Medien & Phantastik > Sehen, Lesen, Hören
Beobachtung in Blogs, Rezensionen usw.: Warum geht es nicht ohne Abwertung?
Weltengeist:
Der ganze Thread enthält ja nur zwei Sorten Argumente:
* Argumente, die ich nicht nur früher, sondern auch besser vorgebracht habe.
* Blödsinnige Argumente.Aber etwas anderes war hier ja auch nicht zu erwarten gewesen.
(Klicke zum Anzeigen/Verstecken) ;)
Kurna:
--- Zitat von: Weltengeist am 27.03.2026 | 20:35 ---Der ganze Thread enthält ja nur zwei Sorten Argumente:
* Argumente, die ich nicht nur früher, sondern auch besser vorgebracht habe.
* Blödsinnige Argumente.Aber etwas anderes war hier ja auch nicht zu erwarten gewesen.

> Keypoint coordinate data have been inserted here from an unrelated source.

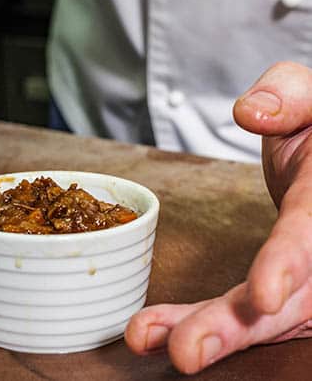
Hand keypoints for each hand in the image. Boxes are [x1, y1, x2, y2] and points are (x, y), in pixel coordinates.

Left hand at [124, 61, 311, 373]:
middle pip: (295, 297)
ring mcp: (311, 277)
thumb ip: (290, 94)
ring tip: (149, 340)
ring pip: (269, 318)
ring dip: (212, 334)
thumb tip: (251, 111)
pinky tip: (155, 332)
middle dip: (240, 326)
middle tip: (186, 350)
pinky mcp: (288, 293)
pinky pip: (248, 314)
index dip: (290, 262)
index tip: (264, 297)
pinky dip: (205, 324)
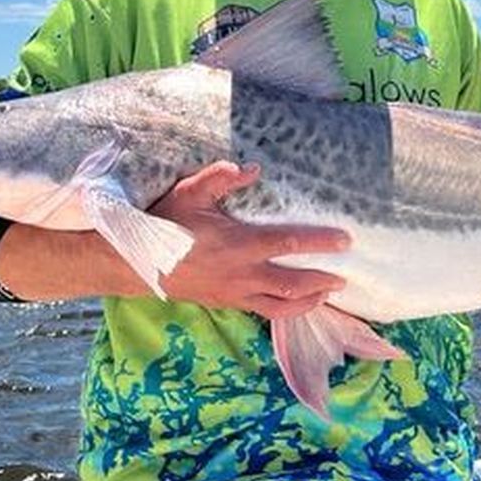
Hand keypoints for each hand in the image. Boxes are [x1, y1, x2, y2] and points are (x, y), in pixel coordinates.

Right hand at [150, 161, 350, 318]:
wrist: (136, 264)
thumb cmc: (164, 224)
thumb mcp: (190, 192)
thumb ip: (221, 178)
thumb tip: (253, 169)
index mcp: (239, 245)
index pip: (289, 244)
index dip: (319, 242)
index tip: (345, 240)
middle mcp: (242, 274)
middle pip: (292, 284)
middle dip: (322, 281)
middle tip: (345, 278)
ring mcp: (234, 293)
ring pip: (279, 306)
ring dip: (307, 302)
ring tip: (327, 295)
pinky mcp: (225, 303)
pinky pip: (262, 311)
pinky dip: (284, 310)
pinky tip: (293, 304)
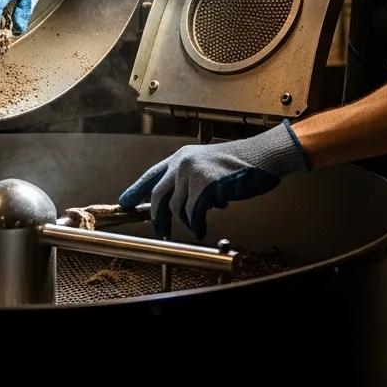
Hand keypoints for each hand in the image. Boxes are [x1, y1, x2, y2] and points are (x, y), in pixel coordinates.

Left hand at [118, 120, 309, 238]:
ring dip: (186, 222)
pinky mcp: (204, 186)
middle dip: (157, 217)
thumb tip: (175, 203)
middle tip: (160, 230)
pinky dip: (197, 224)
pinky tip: (203, 226)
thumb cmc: (240, 163)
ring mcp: (193, 173)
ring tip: (196, 225)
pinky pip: (193, 214)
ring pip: (177, 208)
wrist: (262, 157)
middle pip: (158, 195)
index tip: (125, 202)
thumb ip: (189, 180)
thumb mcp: (207, 165)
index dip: (136, 190)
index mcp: (182, 156)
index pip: (152, 175)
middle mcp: (183, 162)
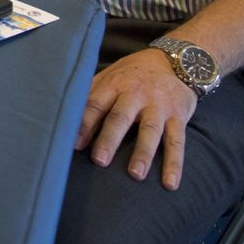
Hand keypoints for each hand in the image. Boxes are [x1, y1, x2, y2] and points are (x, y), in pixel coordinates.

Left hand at [76, 48, 197, 189]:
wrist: (176, 60)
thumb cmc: (134, 73)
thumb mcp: (111, 75)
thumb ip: (91, 93)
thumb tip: (65, 114)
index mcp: (114, 84)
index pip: (96, 103)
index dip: (84, 123)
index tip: (74, 143)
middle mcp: (136, 94)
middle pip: (120, 117)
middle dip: (109, 139)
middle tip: (99, 160)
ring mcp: (158, 106)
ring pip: (150, 131)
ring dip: (142, 153)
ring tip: (135, 174)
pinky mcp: (178, 117)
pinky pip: (177, 142)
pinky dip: (175, 163)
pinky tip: (170, 183)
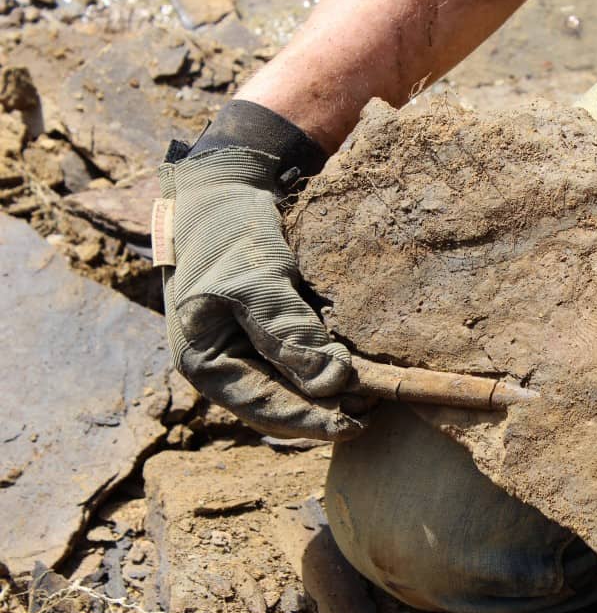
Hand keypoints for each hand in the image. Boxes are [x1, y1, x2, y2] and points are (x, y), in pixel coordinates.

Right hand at [158, 139, 370, 440]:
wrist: (226, 186)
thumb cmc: (228, 233)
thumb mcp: (255, 283)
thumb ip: (290, 336)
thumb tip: (331, 385)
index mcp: (204, 363)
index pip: (265, 409)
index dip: (313, 422)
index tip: (357, 426)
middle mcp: (225, 364)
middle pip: (282, 403)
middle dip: (326, 408)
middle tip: (375, 404)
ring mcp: (246, 348)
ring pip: (294, 385)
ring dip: (331, 389)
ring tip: (372, 389)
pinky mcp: (269, 329)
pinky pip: (301, 358)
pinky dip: (327, 363)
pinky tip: (356, 363)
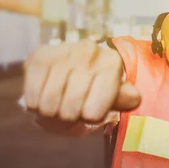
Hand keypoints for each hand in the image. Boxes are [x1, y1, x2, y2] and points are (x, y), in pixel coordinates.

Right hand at [23, 39, 140, 123]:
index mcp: (112, 63)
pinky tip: (44, 94)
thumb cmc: (90, 93)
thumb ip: (121, 99)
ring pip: (50, 104)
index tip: (92, 109)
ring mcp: (64, 51)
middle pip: (71, 109)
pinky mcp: (39, 55)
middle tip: (71, 108)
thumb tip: (135, 97)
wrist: (64, 78)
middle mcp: (90, 51)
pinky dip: (35, 103)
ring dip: (50, 111)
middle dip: (68, 116)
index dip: (89, 116)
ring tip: (58, 102)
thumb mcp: (109, 100)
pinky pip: (33, 95)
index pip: (95, 111)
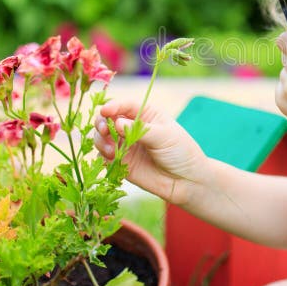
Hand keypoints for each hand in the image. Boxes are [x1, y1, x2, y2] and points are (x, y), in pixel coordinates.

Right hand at [94, 101, 209, 205]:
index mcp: (146, 114)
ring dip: (100, 140)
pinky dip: (102, 155)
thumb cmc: (180, 151)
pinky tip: (112, 158)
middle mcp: (132, 127)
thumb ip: (141, 130)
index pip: (125, 105)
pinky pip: (103, 156)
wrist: (186, 179)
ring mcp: (125, 145)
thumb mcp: (165, 136)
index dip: (113, 106)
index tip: (105, 111)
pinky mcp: (121, 162)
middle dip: (101, 122)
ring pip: (101, 137)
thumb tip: (117, 123)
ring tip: (110, 149)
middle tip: (104, 130)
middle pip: (107, 119)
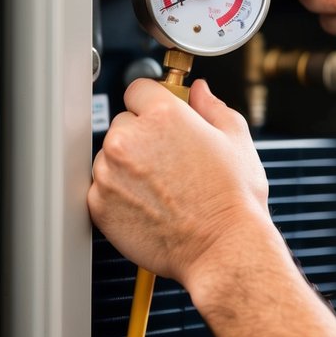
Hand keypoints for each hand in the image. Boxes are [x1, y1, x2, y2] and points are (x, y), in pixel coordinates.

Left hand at [88, 78, 270, 286]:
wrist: (221, 247)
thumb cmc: (234, 199)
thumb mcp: (236, 141)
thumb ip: (213, 107)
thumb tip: (200, 92)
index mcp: (163, 116)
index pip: (139, 89)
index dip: (154, 104)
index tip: (163, 121)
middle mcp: (129, 139)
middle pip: (123, 123)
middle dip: (143, 137)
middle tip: (171, 162)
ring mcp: (109, 172)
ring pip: (110, 157)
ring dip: (128, 166)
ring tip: (162, 188)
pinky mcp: (99, 204)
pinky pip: (101, 188)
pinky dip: (119, 194)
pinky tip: (149, 204)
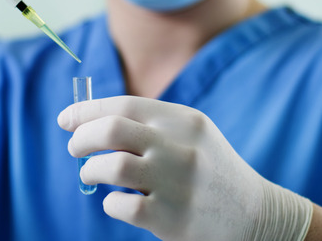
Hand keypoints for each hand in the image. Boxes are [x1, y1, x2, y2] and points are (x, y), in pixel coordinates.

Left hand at [58, 96, 311, 240]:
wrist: (256, 216)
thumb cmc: (210, 171)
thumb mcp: (191, 135)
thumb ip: (150, 123)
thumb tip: (89, 119)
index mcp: (184, 120)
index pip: (124, 105)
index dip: (87, 110)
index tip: (65, 119)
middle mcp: (180, 147)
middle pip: (111, 130)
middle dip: (82, 136)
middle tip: (74, 147)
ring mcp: (176, 183)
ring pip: (111, 166)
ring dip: (91, 170)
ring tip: (91, 174)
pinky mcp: (171, 218)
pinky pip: (121, 205)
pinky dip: (110, 203)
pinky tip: (117, 202)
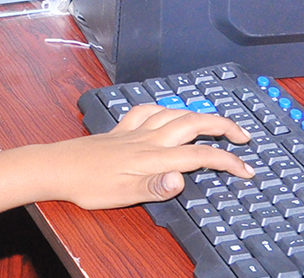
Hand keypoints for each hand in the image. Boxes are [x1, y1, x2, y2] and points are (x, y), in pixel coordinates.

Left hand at [39, 105, 253, 210]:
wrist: (57, 167)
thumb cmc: (87, 185)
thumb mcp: (123, 195)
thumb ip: (155, 187)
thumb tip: (181, 179)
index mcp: (153, 158)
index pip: (200, 157)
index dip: (228, 162)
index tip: (247, 170)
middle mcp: (148, 139)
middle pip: (194, 123)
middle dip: (223, 126)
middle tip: (243, 137)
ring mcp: (134, 131)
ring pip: (174, 113)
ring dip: (199, 114)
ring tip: (215, 123)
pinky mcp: (120, 129)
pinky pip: (148, 110)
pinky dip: (165, 108)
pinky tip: (168, 111)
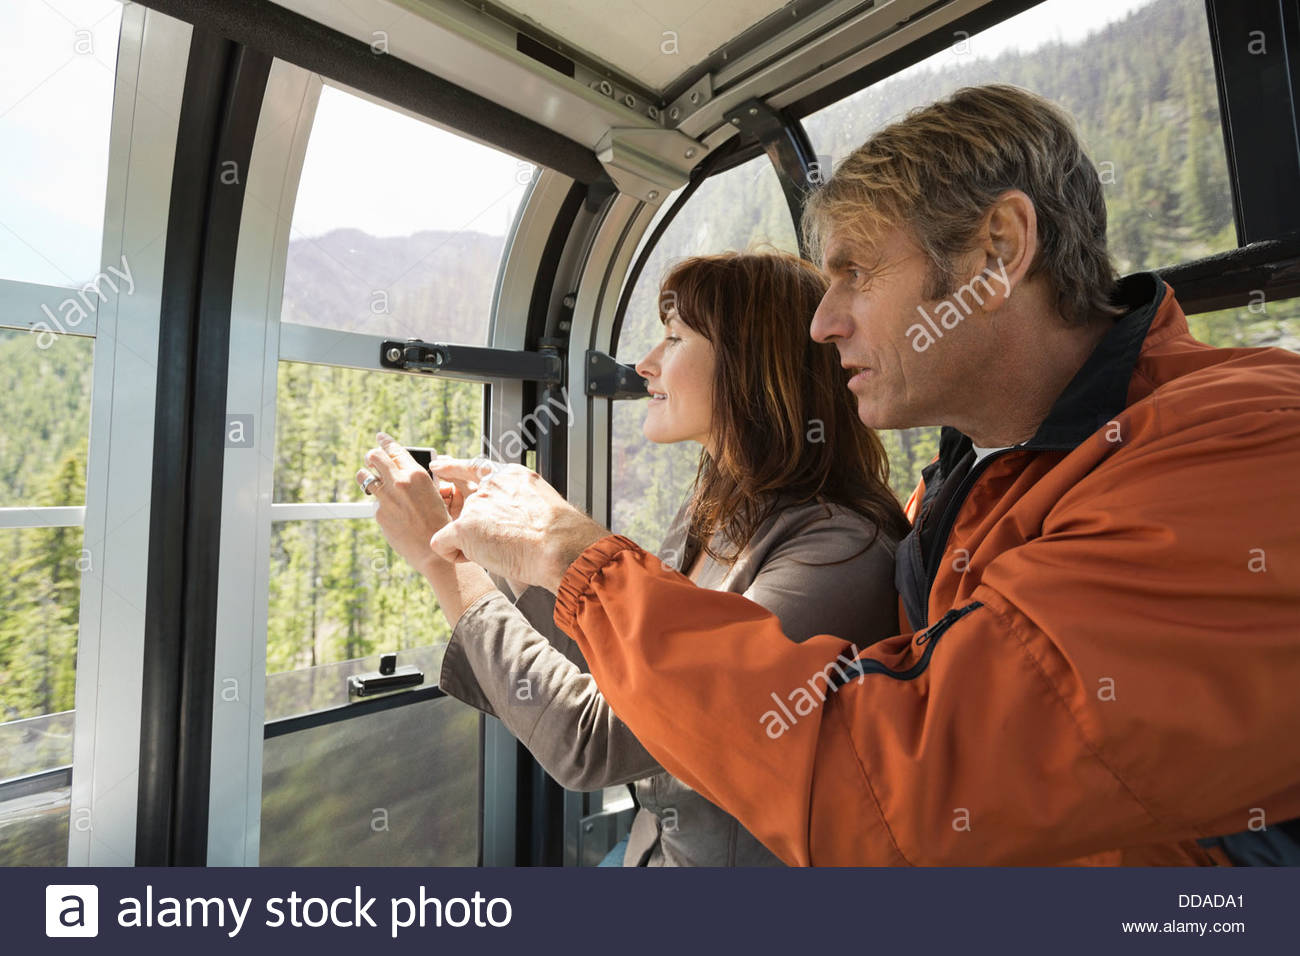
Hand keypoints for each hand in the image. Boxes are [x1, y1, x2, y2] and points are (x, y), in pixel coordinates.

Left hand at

(Klicke zum Anzeigen/Verstecken) ;)
--- Ende Zitat ---
Nicht zu vergessen die ganzen Argumente, auf die beides zutrifft, 1. und 2. ;)
gilborn:
--- Zitat von: Mr. Ohnesorge am 27.03.2026 | 14:02 ---Bei vielem stimmeich dir zu, aber das hier sehe ich anders:
Jeder Artikel/ Blogpost/ Rezension ist immer von der Meinung bzw. Agenda der Verfasserin gefärbt. Das war schon immer so, denn wie soll das auch anders möglich sein?
--- Ende Zitat ---
Haltungsjournalismus gab es früher nicht - und der bemüht sich nicht mal um Neutralität sondern sieht einen "Bildungsauftrag" den er erfüllen muss.
Das ist schon ein gewaltiger Unterschied zu -in meinen Augen- guten, Journalismus der sagt:
"Mache dich nie mit einer Sache gemein, auch nicht mit einer Guten."
Da ist ein ganz anderer Anspruch dahinter.
Mr. Ohnesorge:
Wann ist „früher“? Denn BILD hat schon immer eine klare Haltung gehabt, um mal ein prominentes Nachkriegsbeispiel zu nennen.
Oder anders gefragt: welche Medien waren früher neutral?
Engor:
Ich bin mir nicht ganz sicher, ob ich dem Ausgangsposting zustimmen kann. Ich habe das jetzt nicht so verstanden, dass es gegen einen Verriss oder Negativkritik gerichtet ist, sondern gegen abwertende Vergleiche von Produkten gegeneinander oder im Abgleich von Spielstilen.
Die Beobachtung teile ich so eher nicht, dass Rezensionen zwangsläufig zu Vergleichen greifen. Es kommt natürlich vor, aber da würde ich dann differenzieren. Manchmal macht es Sinn, um Vorstellungen zu erzeugen, gerade wenn man das zu Bewertende mit etwas - positiv wie negativ - vergleicht, was die Leute kennen. Etwas anderes ist, wenn das eine reine Agenda ist, also wenn Vergleiche bewusst herangezogen werden, um etwas schlechzureden. Das ist meiner Erfahrung nach aber oft recht durchschaubar und dann eben nicht ernstzunehmen.
Ansonsten natürlich noch zum Thema Subjektivität: Es macht aus meiner Sicht keinen Unterschied, ob das jetzt Rezension oder etwas anderes drübersteht. Wenn man etwas bewertet, wird man immer zu subjektiven Kategorien greifen. Wichtig ist es, eben die Maßstäbe deutlich zu machen, damit dann jeder vergleichen kann, der das liest oder sieht, ob man selbst auch ähnliche Maßstäbe anlegen würde oder völlig andere.